FieldTypeDescription
Run No.IntegerThe unique number identifying this test run. Read-only.
Test No.IntegerThe test case that was executed. Read-only.
Test NameText[100]Snapshot of the test name at run time. Read-only.
Agent No.IntegerThe agent under test. Read-only.
Started AtDateTimeWhen this run started. Read-only.
Completed AtDateTimeWhen this run reached a terminal state. Read-only.
StatusEnumLifecycle status of this run. Values: Not Started, Running, Evaluating, Completed, Failed, Cancelled. Read-only.
Current Step No.IntegerThe step that is currently executing in the background session. Read-only.
ProgressText[250]Live status text written by the background runner. Read-only.
Run Session IDGuidThe chat session created to replay the test prompts. Read-only.
Started ByCode[50]The user who started this run. Read-only.

Verdict

FieldTypeDescription
VerdictEnumAggregate AI verdict for this run. Values: Untested, Pass, Partial, Fail, Error. Colour-coded: Pass = green, Partial = amber, Fail / Error = red. Read-only.
ScoreDecimalAggregate score (0 - 100) produced by the AI evaluator. Read-only.
Verdict SummaryText[2048]Short rationale extracted from the evaluator verdict. Read-only.
Verdict JSONTextFull evaluator verdict produced by the AI evaluator. Read-only.
Error TextText[2048]Captured error message when Status = Failed.

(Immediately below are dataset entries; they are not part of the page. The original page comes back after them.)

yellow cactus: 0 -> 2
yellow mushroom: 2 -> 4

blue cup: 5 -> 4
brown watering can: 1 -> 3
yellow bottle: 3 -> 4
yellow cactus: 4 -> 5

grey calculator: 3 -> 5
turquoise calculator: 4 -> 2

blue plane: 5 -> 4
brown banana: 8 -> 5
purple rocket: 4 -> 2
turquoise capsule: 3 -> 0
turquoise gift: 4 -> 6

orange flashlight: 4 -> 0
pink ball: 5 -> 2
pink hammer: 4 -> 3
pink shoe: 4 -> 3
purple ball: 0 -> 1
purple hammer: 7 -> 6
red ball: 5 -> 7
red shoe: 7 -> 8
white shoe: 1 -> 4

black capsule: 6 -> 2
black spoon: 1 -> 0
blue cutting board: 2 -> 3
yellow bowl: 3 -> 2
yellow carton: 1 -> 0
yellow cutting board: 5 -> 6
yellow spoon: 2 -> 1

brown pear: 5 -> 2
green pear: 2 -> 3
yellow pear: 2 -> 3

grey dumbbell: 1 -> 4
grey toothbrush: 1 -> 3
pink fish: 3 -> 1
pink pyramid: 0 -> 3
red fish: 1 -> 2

Read-only.

Totals

FieldTypeDescription
Step CountIntegerNumber of steps in this run. Read-only.
Total Latency (ms)IntegerSum of per-step wall-clock latencies. Read-only.
Total Tool CallsIntegerTotal tool calls observed across every step. Read-only.
Total CreditsDecimalSum of credits charged across every step. Read-only.

Steps

The Steps subpage is embedded directly on the card. See Test Run Steps below.

Actions

ActionWhat it does
RefreshRefresh the page to show the latest progress written by the background runner.
Re-evaluateRun the AI evaluator again on this run's captured transcripts. Does not replay the prompts.

Test Run Steps (subpage)

Page type: ListPart (embedded in the Smart Agent Test Run card) Source table: Smart Agent Test Run Step Object: Page 72778354 "SA Test Run Steps Sub QUA"Page.72778354.SATestRunStepsSub.al

Shows the per-step breakdown for a single test run. Each row corresponds to one prompt replayed during the run and captures the actual agent response, the step-level verdict and score, latency, and any error that occurred. Compare this against the expected outcomes defined in the Test Case Steps subpage to understand where a run diverged from its baseline. All rows are read-only.

How to open it

This subpage is embedded in the Steps section of the Smart Agent Test Run card. It cannot be opened standalone.

Fields

FieldTypeDescription
Step No.IntegerOrder of this step. Read-only.
Prompt PreviewText[250]Short preview of the prompt sent. Read-only.
Actual Response PreviewText[250]Short preview of the actual agent response. Read-only.
Step VerdictEnumPer-step verdict produced by the AI evaluator. Values: Untested, Pass, Partial, Fail, Error. Colour-coded: Pass = green, Partial = amber, Fail / Error = red. Read-only.
Step ScoreDecimalPer-step score (0 - 100). Blank when zero. Read-only.
Actual Tool Call CountIntegerTool calls executed for this step. Read-only.
Latency (ms)IntegerWall-clock latency for this step. Read-only.
CreditsDecimalCredits charged for this step. Blank when zero. Read-only.
Step NotesText[2048]Per-step rationale produced by the AI evaluator. Read-only.
Error TextText[2048]Error captured if this step failed during execution. Read-only.

Actions

ActionWhat it does
View Actual ResponseShow the full actual response captured for this step.
View Actual Tool CallsShow the snapshot of tool calls captured for this step.

Notes

  • Use Refresh on the run card while a run is in progress to see updated Status, Progress, and Current Step No. values. The page does not refresh automatically.
  • Re-evaluate re-runs the AI evaluator using the responses already captured — it does not send new prompts to the agent. This is useful if evaluator settings or scoring weights have changed since the run completed.
  • A run with Status = Failed will show the error message in the Error Text field on the card. Individual steps that failed during execution show their own error in the Error Text column of the Steps subpage.
  • The Verdict colour-coding follows the same scheme throughout: Pass = green, Partial = amber, Fail or Error = red.